[ACTION ITEM]
Reproduce all entries below verbatim. Skip the pictures.

START RECORDS

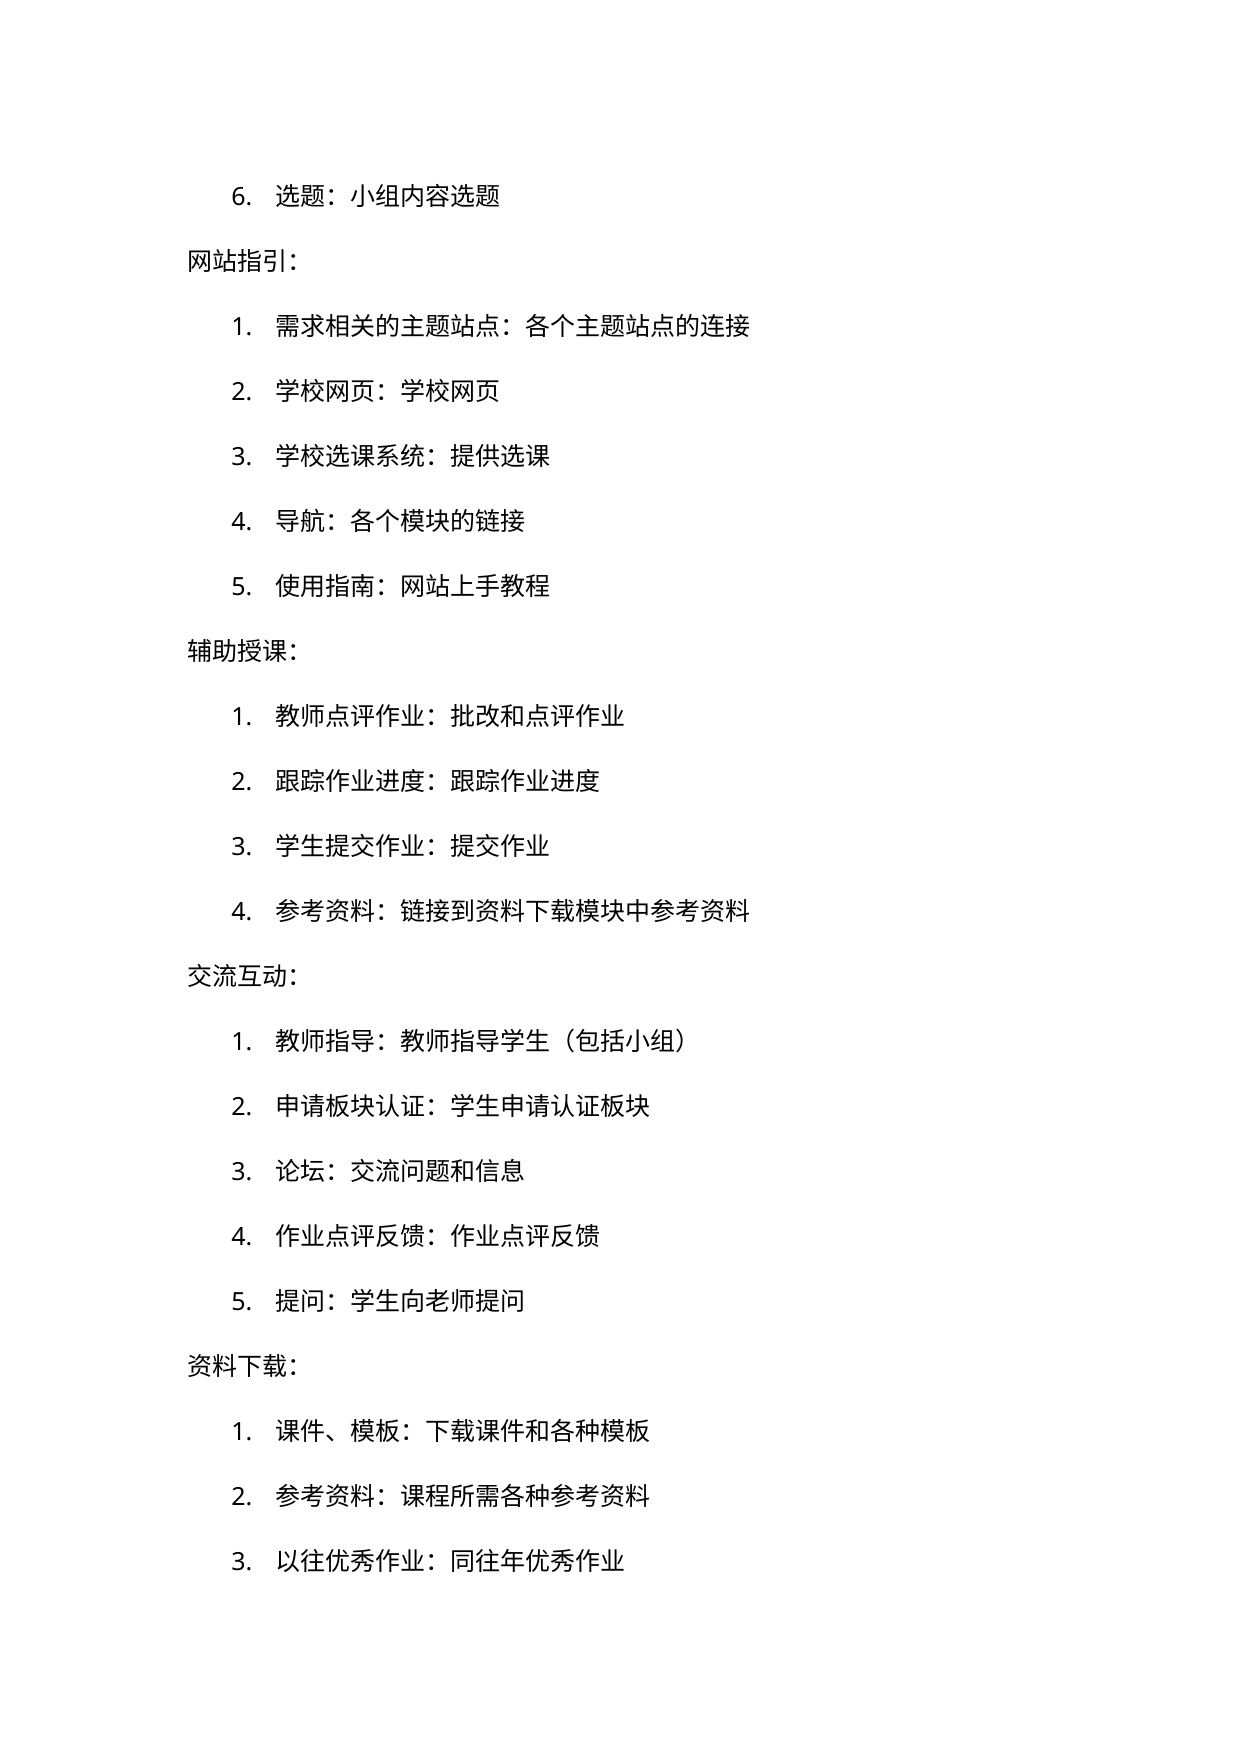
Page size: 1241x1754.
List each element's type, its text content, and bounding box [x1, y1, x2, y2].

list 申请板块认证：学生申请认证板块 [231, 1072, 1053, 1137]
list 学生提交作业：提交作业 [231, 812, 1053, 877]
list 以往优秀作业：同往年优秀作业 [231, 1527, 1053, 1592]
list 参考资料：课程所需各种参考资料 [231, 1462, 1053, 1527]
list 使用指南：网站上手教程 [231, 552, 1053, 617]
list 需求相关的主题站点：各个主题站点的连接 [231, 292, 1053, 357]
list 作业点评反馈：作业点评反馈 [231, 1202, 1053, 1267]
list 课件、模板：下载课件和各种模板 [231, 1397, 1053, 1462]
list 学校选课系统：提供选课 [231, 422, 1053, 487]
list 学校网页：学校网页 [231, 357, 1053, 422]
text 辅助授课： [187, 617, 1053, 682]
list 参考资料：链接到资料下载模块中参考资料 [231, 877, 1053, 942]
list 提问：学生向老师提问 [231, 1267, 1053, 1332]
list 教师指导：教师指导学生（包括小组） [231, 1007, 1053, 1072]
list 论坛：交流问题和信息 [231, 1137, 1053, 1202]
list 选题：小组内容选题 [231, 162, 1053, 227]
list 教师点评作业：批改和点评作业 [231, 682, 1053, 747]
list 跟踪作业进度：跟踪作业进度 [231, 747, 1053, 812]
text 网站指引： [187, 227, 1053, 292]
text 交流互动： [187, 942, 1053, 1007]
list 导航：各个模块的链接 [231, 487, 1053, 552]
text 资料下载： [187, 1332, 1053, 1397]
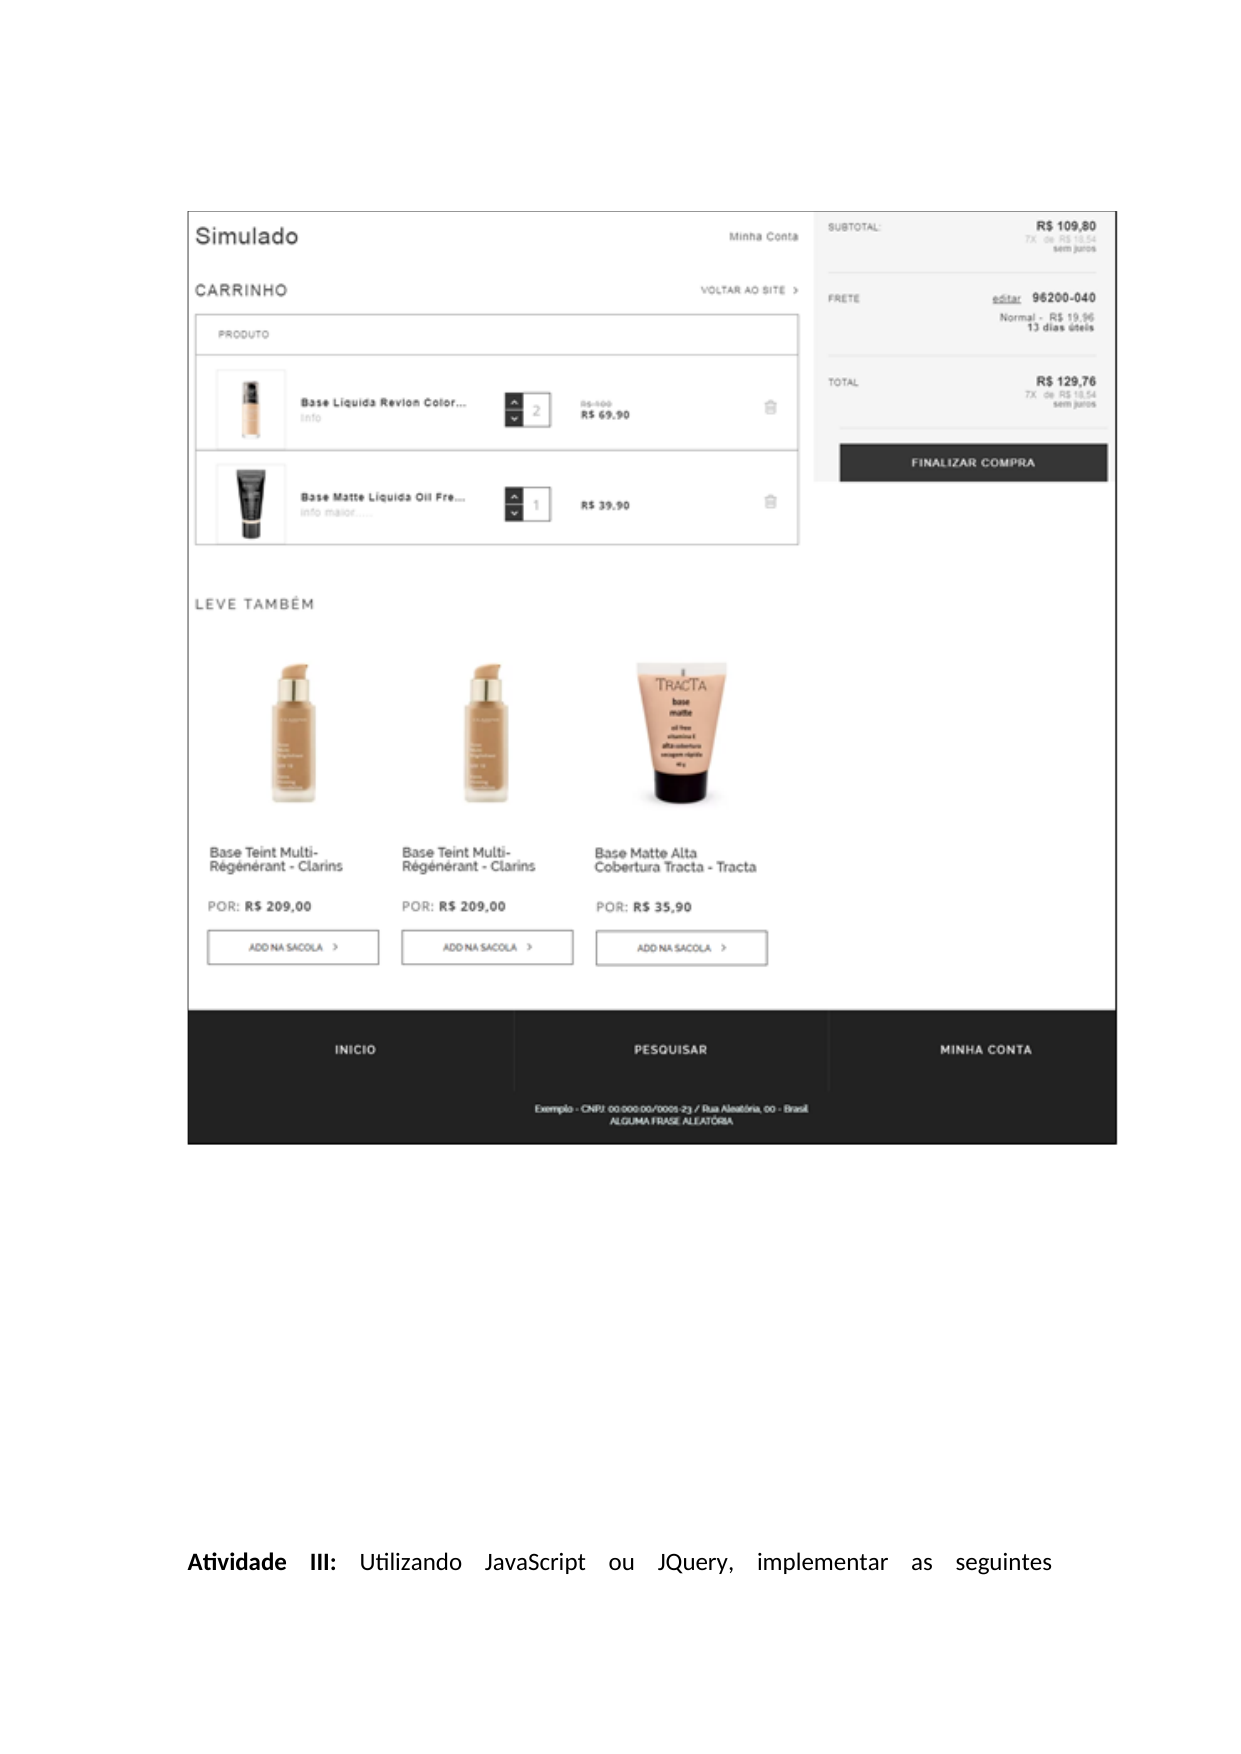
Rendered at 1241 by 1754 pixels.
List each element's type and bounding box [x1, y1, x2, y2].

list [187, 1546, 1053, 1577]
picture [187, 211, 1124, 1150]
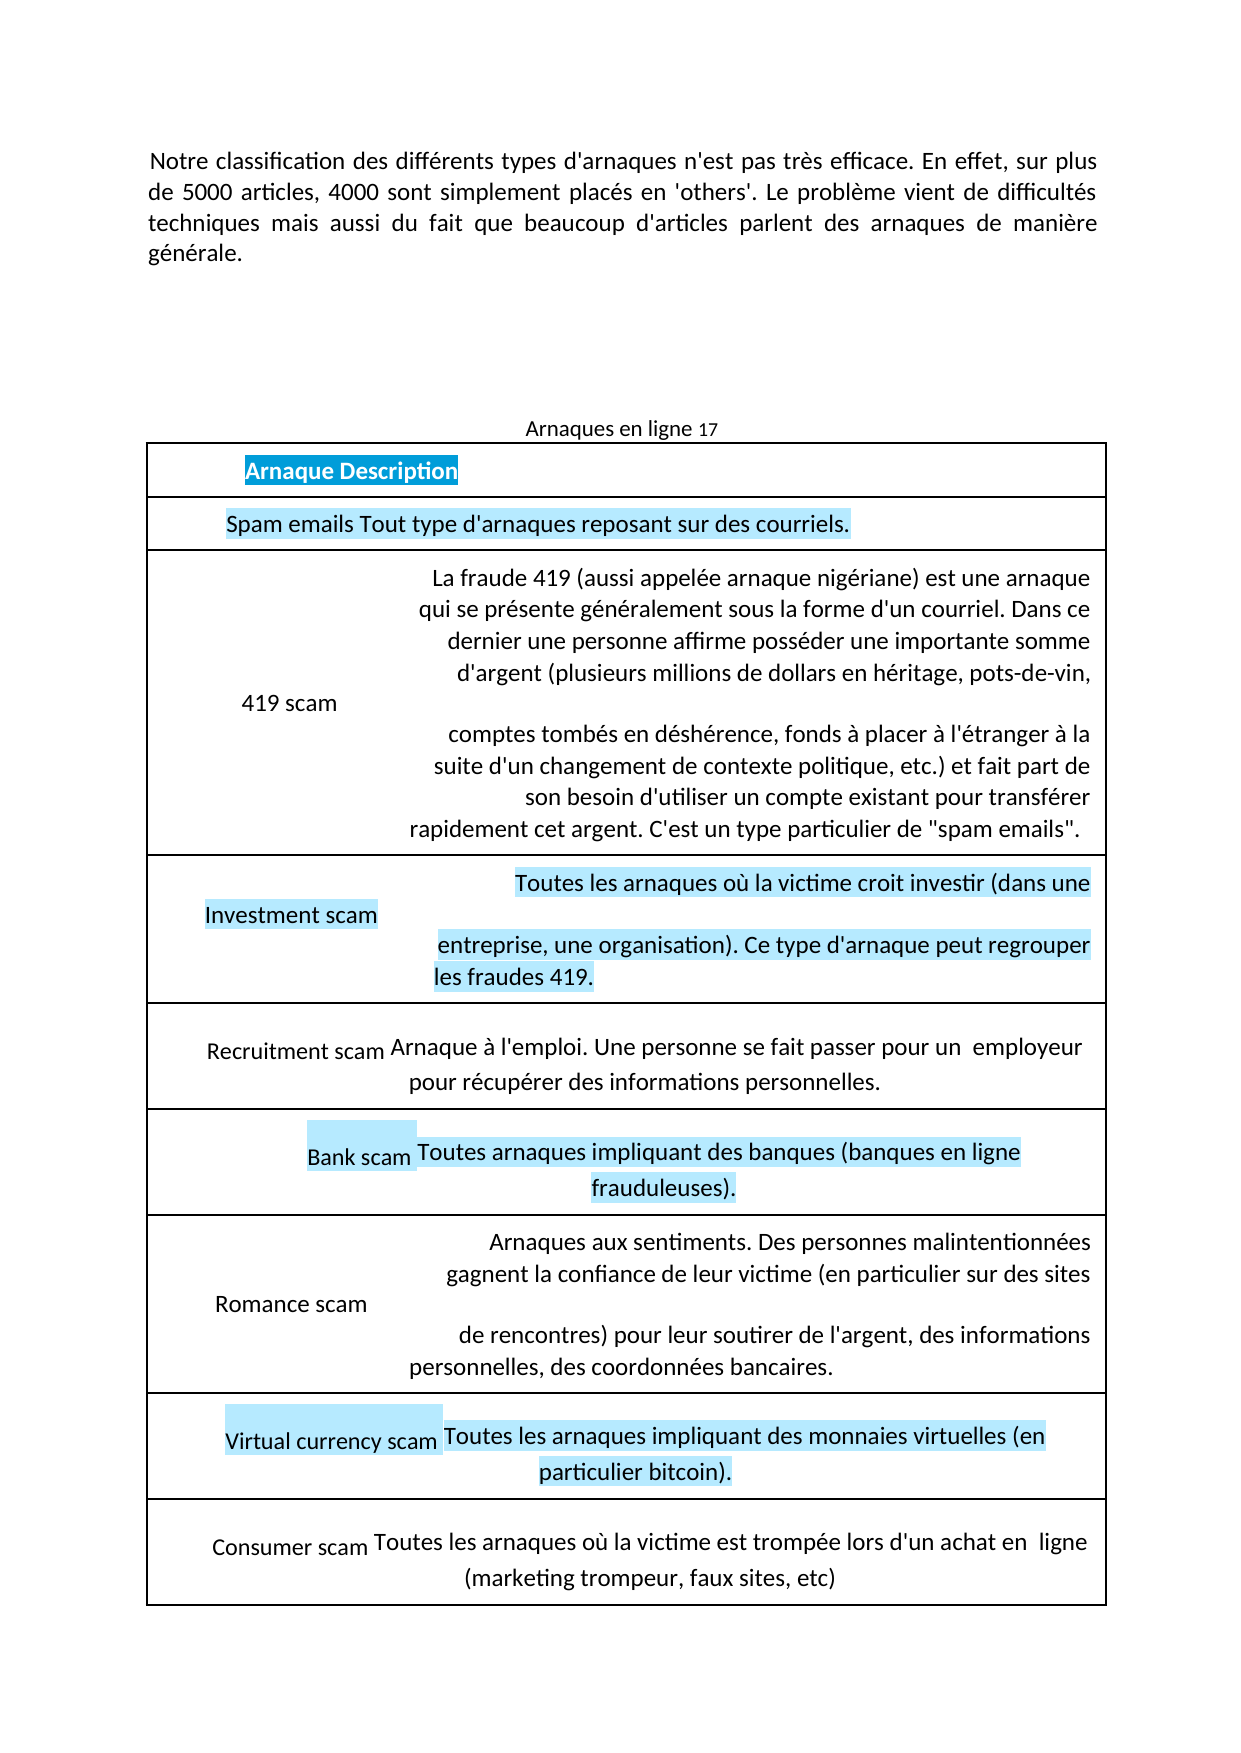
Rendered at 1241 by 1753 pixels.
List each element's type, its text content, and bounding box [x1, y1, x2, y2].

END RECORDS

[ANSWER FOR THE TASK]
Page size: 1241x1754.
List each element's type, its text content, and bounding box [x1, y1, x2, y2].

list 申请板块认证：学生申请认证板块 [231, 1072, 1053, 1137]
list 学生提交作业：提交作业 [231, 812, 1053, 877]
list 以往优秀作业：同往年优秀作业 [231, 1527, 1053, 1592]
list 参考资料：课程所需各种参考资料 [231, 1462, 1053, 1527]
list 使用指南：网站上手教程 [231, 552, 1053, 617]
list 需求相关的主题站点：各个主题站点的连接 [231, 292, 1053, 357]
list 作业点评反馈：作业点评反馈 [231, 1202, 1053, 1267]
list 课件、模板：下载课件和各种模板 [231, 1397, 1053, 1462]
list 学校选课系统：提供选课 [231, 422, 1053, 487]
list 学校网页：学校网页 [231, 357, 1053, 422]
text 辅助授课： [187, 617, 1053, 682]
list 参考资料：链接到资料下载模块中参考资料 [231, 877, 1053, 942]
list 提问：学生向老师提问 [231, 1267, 1053, 1332]
list 教师指导：教师指导学生（包括小组） [231, 1007, 1053, 1072]
list 论坛：交流问题和信息 [231, 1137, 1053, 1202]
list 选题：小组内容选题 [231, 162, 1053, 227]
list 教师点评作业：批改和点评作业 [231, 682, 1053, 747]
list 跟踪作业进度：跟踪作业进度 [231, 747, 1053, 812]
text 网站指引： [187, 227, 1053, 292]
text 交流互动： [187, 942, 1053, 1007]
list 导航：各个模块的链接 [231, 487, 1053, 552]
text 资料下载： [187, 1332, 1053, 1397]
Rendered at 1241 by 1754 pixels.
List each element's type and bounding box [x1, y1, x2, y2].

list [187, 1546, 1053, 1577]
picture [187, 211, 1124, 1150]
Rendered at 1241 by 1753 pixels.
List each element's type, its text content, and bounding box [x1, y1, x2, y2].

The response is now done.